Supplied data Start Marker

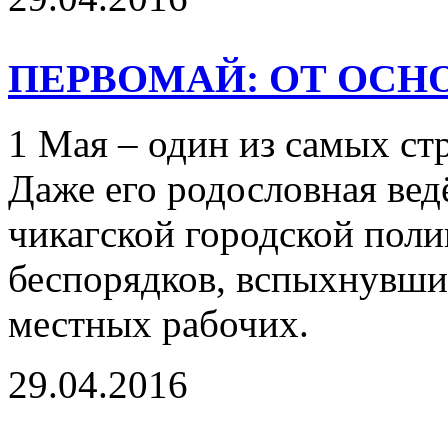
ПЕРВОМАЙ: ОТ ОСН
1 Мая – один из самых с
Даже его родословная вед
чикагской городской поли
беспорядков, вспыхнувши
местных рабочих.
29.04.2016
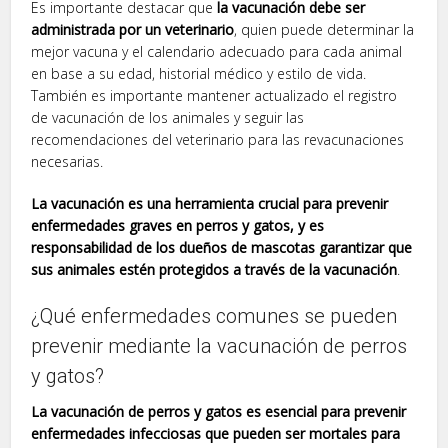
Es importante destacar que
la vacunación debe ser
administrada por un veterinario
, quien puede determinar la
mejor vacuna y el calendario adecuado para cada animal
en base a su edad, historial médico y estilo de vida.
También es importante mantener actualizado el registro
de vacunación de los animales y seguir las
recomendaciones del veterinario para las revacunaciones
necesarias.
La vacunación es una herramienta crucial para prevenir
enfermedades graves en perros y gatos, y es
responsabilidad de los dueños de mascotas garantizar que
sus animales estén protegidos a través de la vacunación
.
¿Qué enfermedades comunes se pueden
prevenir mediante la vacunación de perros
y gatos?
La vacunación de perros y gatos es esencial para prevenir
enfermedades infecciosas que pueden ser mortales para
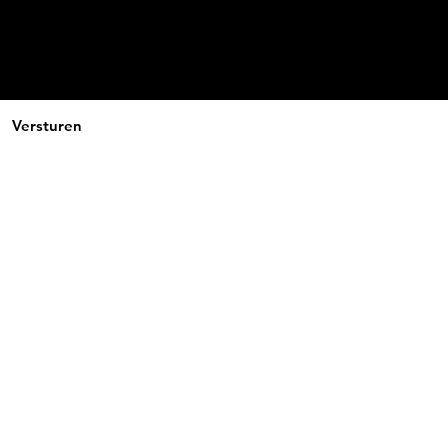
Versturen
fonsiesinsanehotsauce@hotmail.com
Tel.: 0496/51 08 18
BTW-nummer: BE0674683005
3440 Zoutleeuw, Belgium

Supplied data End Marker

Start at the line containing "fonsiesinsanehotsauce@hotmail.com". Repeat it and each line after it, word for word, to the end of the records.

Completed task:
fonsiesinsanehotsauce@hotmail.com
Tel.: 0496/51 08 18
BTW-nummer: BE0674683005
3440 Zoutleeuw, Belgium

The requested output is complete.